A noise map is rather like a weather map: it shows the hotspots where it is noisy and the cooler areas where it is quiet. Noise maps are produced by computer software which predicts the noise level at a specific point as it spreads out from the sources of noise that have been included. The software takes account of features which affect the spread of noise such as buildings, the shape of the ground and whether the ground is acoustically absorbent (e.g. a field) or reflective (e.g. concrete or water).
Noise maps have three main purposes:
- They can be used to find areas where noise levels are high and these can be linked to population data to estimate how many people are affected
- They can help in the production of noise action plans to manage noise and reduce noise levels where appropriate
- They can be used to test the effectiveness of different methods of reducing noise, whether by planning – e.g. re-routing traffic – or noise reduction techniques – e.g. noise barriers.
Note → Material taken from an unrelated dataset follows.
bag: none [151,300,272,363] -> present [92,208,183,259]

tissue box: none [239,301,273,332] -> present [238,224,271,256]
Alternative approaches can be rated according to the number of people benefited and the cost of implementing the plan to decide which are the most cost-effective.
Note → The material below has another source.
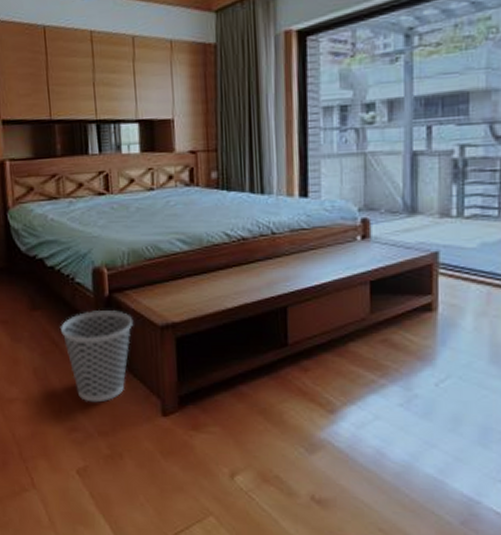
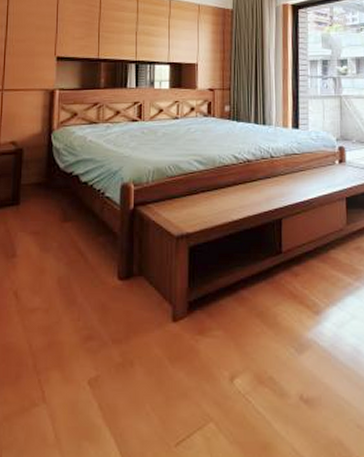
wastebasket: present [59,309,134,403] -> none [86,221,153,310]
Noise maps can also help to identify quieter areas which can be protected.
Under EU Directive 2002/49/EC of 25 June 2002 relating to the assessment and management of environmental noise, noise mapping must be carried out for all agglomerations with more than 250,000 inhabitants and for all major roads which carry more than six million vehicles a year, as well as major railways which carry more than 60,000 trains per year and major airports.